**Your task:** Determine the number of lines below that contain the string "events", and state only that number.

**Given information:**
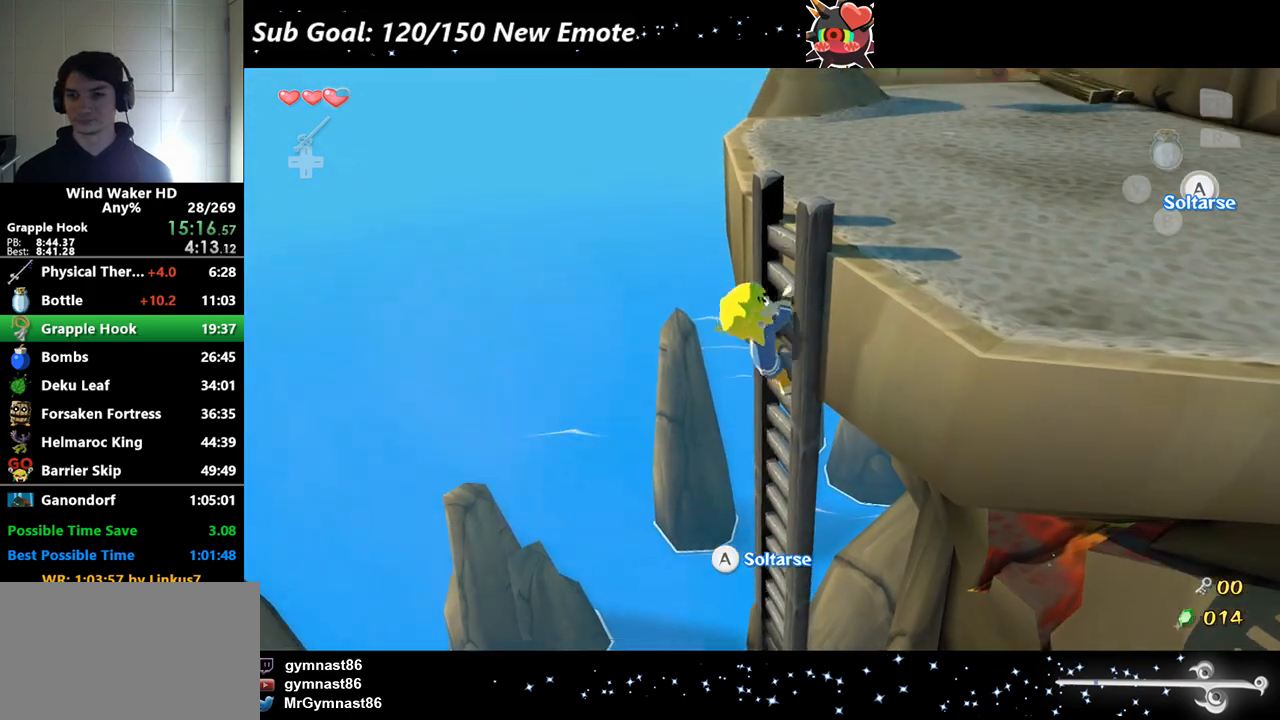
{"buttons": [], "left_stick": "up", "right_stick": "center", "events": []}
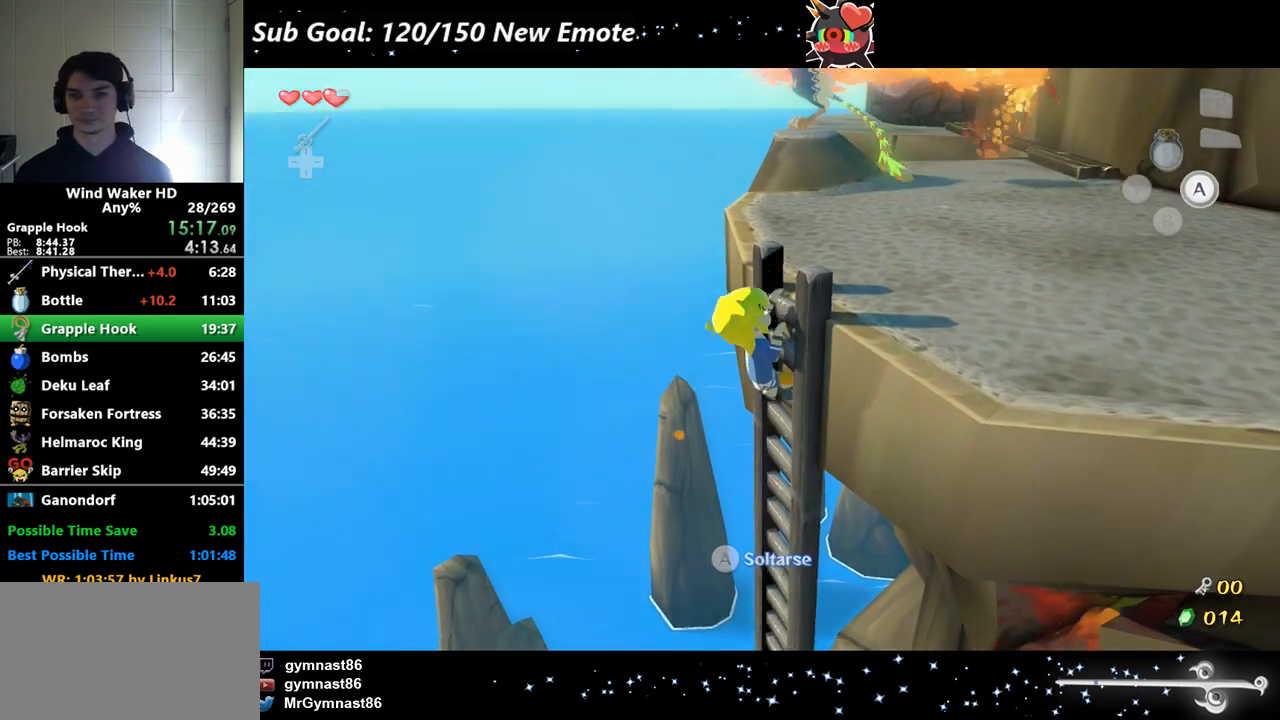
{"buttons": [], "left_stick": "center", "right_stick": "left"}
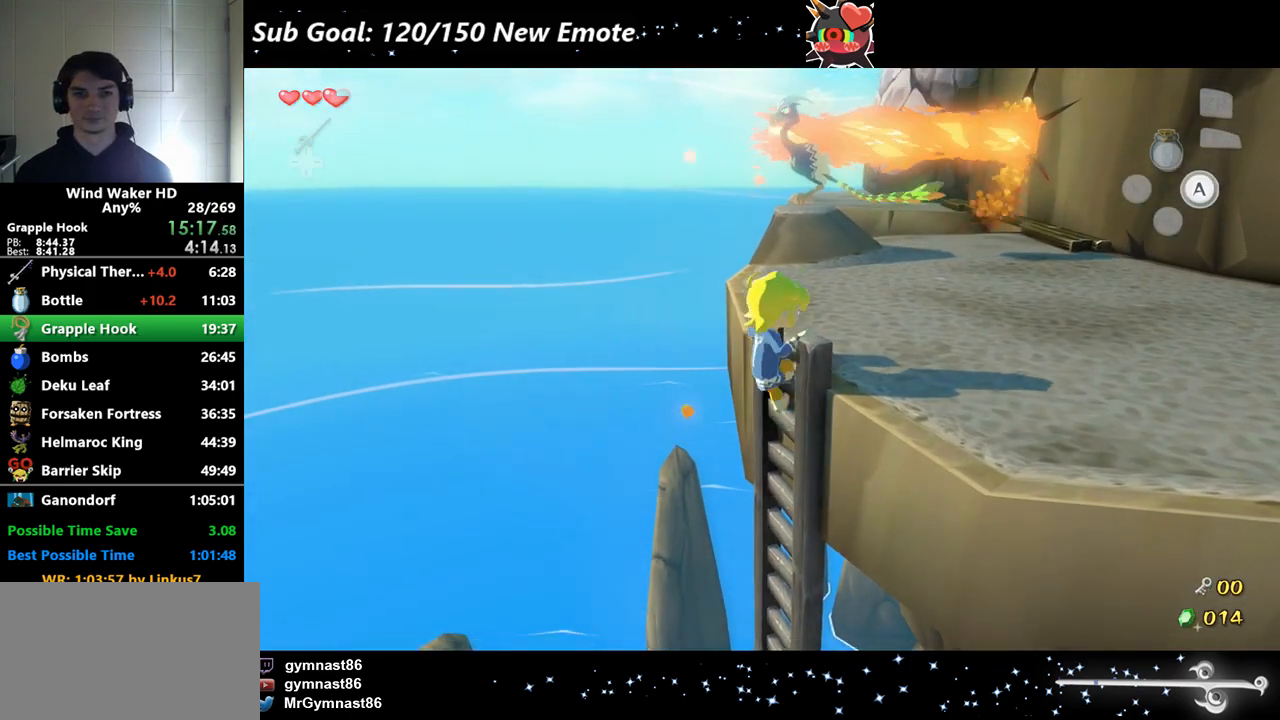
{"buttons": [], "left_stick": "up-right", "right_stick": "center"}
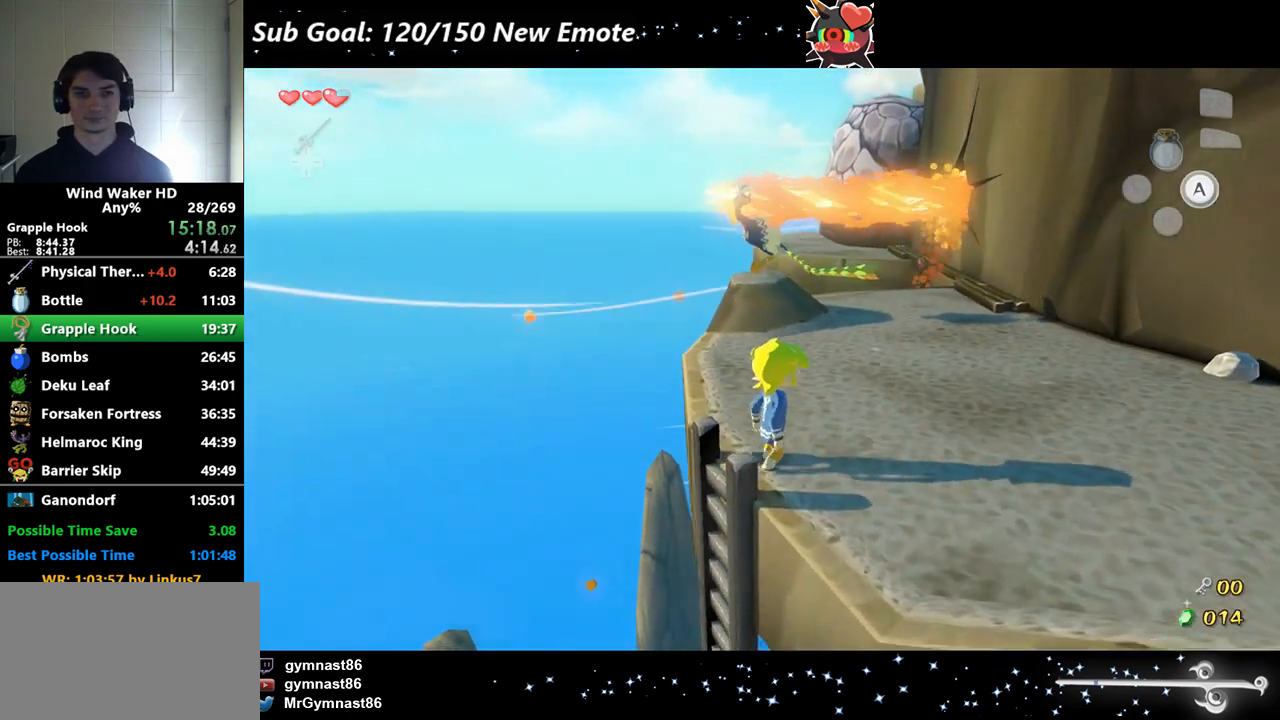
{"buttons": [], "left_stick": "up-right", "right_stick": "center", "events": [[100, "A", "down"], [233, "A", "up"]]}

**Answer for the task:** 2